Set down, in full, every record in the block.
Begin DATA FOR PROCESSING
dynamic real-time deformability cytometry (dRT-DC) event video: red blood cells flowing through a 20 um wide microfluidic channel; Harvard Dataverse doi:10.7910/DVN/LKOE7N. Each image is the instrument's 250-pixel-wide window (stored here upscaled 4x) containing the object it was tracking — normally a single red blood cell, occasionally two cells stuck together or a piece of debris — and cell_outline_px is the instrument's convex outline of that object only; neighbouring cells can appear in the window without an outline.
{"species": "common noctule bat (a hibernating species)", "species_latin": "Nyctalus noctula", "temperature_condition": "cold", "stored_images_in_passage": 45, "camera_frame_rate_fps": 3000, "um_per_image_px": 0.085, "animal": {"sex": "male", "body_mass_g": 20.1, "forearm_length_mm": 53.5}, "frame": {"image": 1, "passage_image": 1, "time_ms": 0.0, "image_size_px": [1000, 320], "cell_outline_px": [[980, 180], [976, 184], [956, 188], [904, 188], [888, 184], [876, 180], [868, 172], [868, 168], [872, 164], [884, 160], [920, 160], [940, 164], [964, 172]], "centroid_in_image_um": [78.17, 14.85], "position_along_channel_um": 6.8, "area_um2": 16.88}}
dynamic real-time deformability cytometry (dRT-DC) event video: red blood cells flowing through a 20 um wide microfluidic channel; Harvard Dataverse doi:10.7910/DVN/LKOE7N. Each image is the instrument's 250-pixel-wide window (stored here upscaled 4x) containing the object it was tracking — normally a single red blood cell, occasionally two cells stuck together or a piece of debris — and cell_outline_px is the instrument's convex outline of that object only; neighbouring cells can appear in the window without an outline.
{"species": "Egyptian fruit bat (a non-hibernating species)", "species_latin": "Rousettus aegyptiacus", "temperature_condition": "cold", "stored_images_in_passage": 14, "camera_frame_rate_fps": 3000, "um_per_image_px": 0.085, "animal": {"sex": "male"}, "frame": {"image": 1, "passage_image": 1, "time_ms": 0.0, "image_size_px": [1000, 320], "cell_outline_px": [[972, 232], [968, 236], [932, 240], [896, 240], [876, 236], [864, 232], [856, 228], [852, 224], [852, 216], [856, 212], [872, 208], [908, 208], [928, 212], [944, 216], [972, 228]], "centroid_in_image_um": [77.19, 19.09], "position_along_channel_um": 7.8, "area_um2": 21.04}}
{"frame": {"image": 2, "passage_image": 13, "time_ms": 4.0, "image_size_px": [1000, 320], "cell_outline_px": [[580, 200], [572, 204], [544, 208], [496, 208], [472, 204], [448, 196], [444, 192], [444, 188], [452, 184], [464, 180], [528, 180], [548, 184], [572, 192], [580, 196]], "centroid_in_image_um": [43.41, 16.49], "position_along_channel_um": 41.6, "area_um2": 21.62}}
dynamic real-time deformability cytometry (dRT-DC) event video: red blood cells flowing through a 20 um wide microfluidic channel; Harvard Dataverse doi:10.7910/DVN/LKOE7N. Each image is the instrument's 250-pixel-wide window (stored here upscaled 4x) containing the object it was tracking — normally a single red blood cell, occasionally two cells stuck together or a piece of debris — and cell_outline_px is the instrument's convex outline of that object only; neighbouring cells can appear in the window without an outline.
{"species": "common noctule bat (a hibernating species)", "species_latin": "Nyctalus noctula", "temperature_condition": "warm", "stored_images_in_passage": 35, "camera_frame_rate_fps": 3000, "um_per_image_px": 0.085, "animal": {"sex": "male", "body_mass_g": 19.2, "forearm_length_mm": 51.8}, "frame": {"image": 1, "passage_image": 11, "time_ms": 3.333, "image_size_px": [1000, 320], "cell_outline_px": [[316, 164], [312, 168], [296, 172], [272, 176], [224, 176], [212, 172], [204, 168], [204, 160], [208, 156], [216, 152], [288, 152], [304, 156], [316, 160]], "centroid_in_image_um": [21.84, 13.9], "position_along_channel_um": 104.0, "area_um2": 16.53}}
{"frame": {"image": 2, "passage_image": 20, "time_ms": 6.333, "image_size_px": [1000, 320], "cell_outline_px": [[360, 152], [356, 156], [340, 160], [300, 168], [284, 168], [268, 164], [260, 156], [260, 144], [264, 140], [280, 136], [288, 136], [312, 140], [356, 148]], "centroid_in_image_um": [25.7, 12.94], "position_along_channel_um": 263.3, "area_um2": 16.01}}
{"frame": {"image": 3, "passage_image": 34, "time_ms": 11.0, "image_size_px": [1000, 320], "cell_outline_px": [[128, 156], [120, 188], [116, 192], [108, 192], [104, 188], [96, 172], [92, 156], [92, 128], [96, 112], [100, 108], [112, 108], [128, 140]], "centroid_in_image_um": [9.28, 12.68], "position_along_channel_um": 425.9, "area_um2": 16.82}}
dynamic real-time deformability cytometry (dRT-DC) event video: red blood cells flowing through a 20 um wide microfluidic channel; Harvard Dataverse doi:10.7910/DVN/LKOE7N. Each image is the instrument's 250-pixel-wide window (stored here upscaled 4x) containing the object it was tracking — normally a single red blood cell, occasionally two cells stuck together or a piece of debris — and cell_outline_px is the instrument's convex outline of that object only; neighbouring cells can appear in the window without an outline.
End DATA FOR PROCESSING
• FULL SOLUTION:
dynamic real-time deformability cytometry (dRT-DC) event video: red blood cells flowing through a 20 um wide microfluidic channel; Harvard Dataverse doi:10.7910/DVN/LKOE7N. Each image is the instrument's 250-pixel-wide window (stored here upscaled 4x) containing the object it was tracking — normally a single red blood cell, occasionally two cells stuck together or a piece of debris — and cell_outline_px is the instrument's convex outline of that object only; neighbouring cells can appear in the window without an outline.
{"species": "common noctule bat (a hibernating species)", "species_latin": "Nyctalus noctula", "temperature_condition": "cold", "stored_images_in_passage": 45, "camera_frame_rate_fps": 3000, "um_per_image_px": 0.085, "animal": {"sex": "male", "body_mass_g": 20.1, "forearm_length_mm": 53.5}, "frame": {"image": 1, "passage_image": 1, "time_ms": 0.0, "image_size_px": [1000, 320], "cell_outline_px": [[980, 180], [976, 184], [956, 188], [904, 188], [888, 184], [876, 180], [868, 172], [868, 168], [872, 164], [884, 160], [920, 160], [940, 164], [964, 172]], "centroid_in_image_um": [78.17, 14.85], "position_along_channel_um": 6.8, "area_um2": 16.88}}
dynamic real-time deformability cytometry (dRT-DC) event video: red blood cells flowing through a 20 um wide microfluidic channel; Harvard Dataverse doi:10.7910/DVN/LKOE7N. Each image is the instrument's 250-pixel-wide window (stored here upscaled 4x) containing the object it was tracking — normally a single red blood cell, occasionally two cells stuck together or a piece of debris — and cell_outline_px is the instrument's convex outline of that object only; neighbouring cells can appear in the window without an outline.
{"species": "Egyptian fruit bat (a non-hibernating species)", "species_latin": "Rousettus aegyptiacus", "temperature_condition": "cold", "stored_images_in_passage": 14, "camera_frame_rate_fps": 3000, "um_per_image_px": 0.085, "animal": {"sex": "male"}, "frame": {"image": 1, "passage_image": 1, "time_ms": 0.0, "image_size_px": [1000, 320], "cell_outline_px": [[972, 232], [968, 236], [932, 240], [896, 240], [876, 236], [864, 232], [856, 228], [852, 224], [852, 216], [856, 212], [872, 208], [908, 208], [928, 212], [944, 216], [972, 228]], "centroid_in_image_um": [77.19, 19.09], "position_along_channel_um": 7.8, "area_um2": 21.04}}
{"frame": {"image": 2, "passage_image": 13, "time_ms": 4.0, "image_size_px": [1000, 320], "cell_outline_px": [[580, 200], [572, 204], [544, 208], [496, 208], [472, 204], [448, 196], [444, 192], [444, 188], [452, 184], [464, 180], [528, 180], [548, 184], [572, 192], [580, 196]], "centroid_in_image_um": [43.41, 16.49], "position_along_channel_um": 41.6, "area_um2": 21.62}}
dynamic real-time deformability cytometry (dRT-DC) event video: red blood cells flowing through a 20 um wide microfluidic channel; Harvard Dataverse doi:10.7910/DVN/LKOE7N. Each image is the instrument's 250-pixel-wide window (stored here upscaled 4x) containing the object it was tracking — normally a single red blood cell, occasionally two cells stuck together or a piece of debris — and cell_outline_px is the instrument's convex outline of that object only; neighbouring cells can appear in the window without an outline.
{"species": "common noctule bat (a hibernating species)", "species_latin": "Nyctalus noctula", "temperature_condition": "warm", "stored_images_in_passage": 35, "camera_frame_rate_fps": 3000, "um_per_image_px": 0.085, "animal": {"sex": "male", "body_mass_g": 19.2, "forearm_length_mm": 51.8}, "frame": {"image": 1, "passage_image": 11, "time_ms": 3.333, "image_size_px": [1000, 320], "cell_outline_px": [[316, 164], [312, 168], [296, 172], [272, 176], [224, 176], [212, 172], [204, 168], [204, 160], [208, 156], [216, 152], [288, 152], [304, 156], [316, 160]], "centroid_in_image_um": [21.84, 13.9], "position_along_channel_um": 104.0, "area_um2": 16.53}}
{"frame": {"image": 2, "passage_image": 20, "time_ms": 6.333, "image_size_px": [1000, 320], "cell_outline_px": [[360, 152], [356, 156], [340, 160], [300, 168], [284, 168], [268, 164], [260, 156], [260, 144], [264, 140], [280, 136], [288, 136], [312, 140], [356, 148]], "centroid_in_image_um": [25.7, 12.94], "position_along_channel_um": 263.3, "area_um2": 16.01}}
{"frame": {"image": 3, "passage_image": 34, "time_ms": 11.0, "image_size_px": [1000, 320], "cell_outline_px": [[128, 156], [120, 188], [116, 192], [108, 192], [104, 188], [96, 172], [92, 156], [92, 128], [96, 112], [100, 108], [112, 108], [128, 140]], "centroid_in_image_um": [9.28, 12.68], "position_along_channel_um": 425.9, "area_um2": 16.82}}
dynamic real-time deformability cytometry (dRT-DC) event video: red blood cells flowing through a 20 um wide microfluidic channel; Harvard Dataverse doi:10.7910/DVN/LKOE7N. Each image is the instrument's 250-pixel-wide window (stored here upscaled 4x) containing the object it was tracking — normally a single red blood cell, occasionally two cells stuck together or a piece of debris — and cell_outline_px is the instrument's convex outline of that object only; neighbouring cells can appear in the window without an outline.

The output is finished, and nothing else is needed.